## [WHAT YOU WILL DO]
Render the stretch of the data from the line containing "Aus ワーキングホリデー (170)" through the line containing "تطلق الحوار الوطنى للتغيرات المناخية" as a numbered list, leaving out any blank lines.

## [EXERCISE DATA]
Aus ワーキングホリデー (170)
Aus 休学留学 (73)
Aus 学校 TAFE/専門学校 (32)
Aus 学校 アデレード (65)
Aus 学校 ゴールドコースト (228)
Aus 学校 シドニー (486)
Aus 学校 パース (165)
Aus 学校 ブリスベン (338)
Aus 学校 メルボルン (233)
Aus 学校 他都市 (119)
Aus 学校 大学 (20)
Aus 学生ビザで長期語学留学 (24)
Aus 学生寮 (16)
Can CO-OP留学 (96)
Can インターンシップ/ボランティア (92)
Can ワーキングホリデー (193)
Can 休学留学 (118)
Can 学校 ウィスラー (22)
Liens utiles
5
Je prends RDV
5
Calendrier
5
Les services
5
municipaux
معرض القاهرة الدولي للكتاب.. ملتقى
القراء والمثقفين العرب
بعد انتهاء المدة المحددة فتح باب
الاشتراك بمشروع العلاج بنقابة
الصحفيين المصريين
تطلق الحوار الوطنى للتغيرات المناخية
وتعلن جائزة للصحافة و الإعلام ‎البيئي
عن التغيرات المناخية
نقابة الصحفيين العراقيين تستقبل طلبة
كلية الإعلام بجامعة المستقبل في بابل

* * *

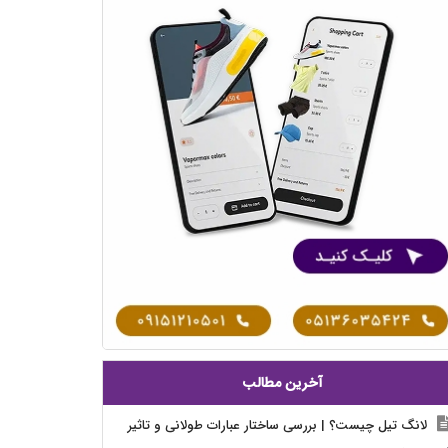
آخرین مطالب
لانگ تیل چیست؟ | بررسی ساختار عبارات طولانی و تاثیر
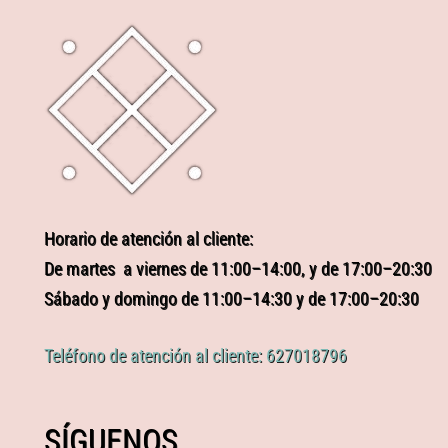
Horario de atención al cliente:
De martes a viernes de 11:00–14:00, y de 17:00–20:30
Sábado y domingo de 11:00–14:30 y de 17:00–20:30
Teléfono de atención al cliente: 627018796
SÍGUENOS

## [OUTPUT]
1. Aus ワーキングホリデー (170)
2. Aus 休学留学 (73)
3. Aus 学校 TAFE/専門学校 (32)
4. Aus 学校 アデレード (65)
5. Aus 学校 ゴールドコースト (228)
6. Aus 学校 シドニー (486)
7. Aus 学校 パース (165)
8. Aus 学校 ブリスベン (338)
9. Aus 学校 メルボルン (233)
10. Aus 学校 他都市 (119)
11. Aus 学校 大学 (20)
12. Aus 学生ビザで長期語学留学 (24)
13. Aus 学生寮 (16)
14. Can CO-OP留学 (96)
15. Can インターンシップ/ボランティア (92)
16. Can ワーキングホリデー (193)
17. Can 休学留学 (118)
18. Can 学校 ウィスラー (22)
19. Liens utiles
20. 5
21. Je prends RDV
22. 5
23. Calendrier
24. 5
25. Les services
26. 5
27. municipaux
28. معرض القاهرة الدولي للكتاب.. ملتقى
29. القراء والمثقفين العرب
30. بعد انتهاء المدة المحددة فتح باب
31. الاشتراك بمشروع العلاج بنقابة
32. الصحفيين المصريين
33. تطلق الحوار الوطنى للتغيرات المناخية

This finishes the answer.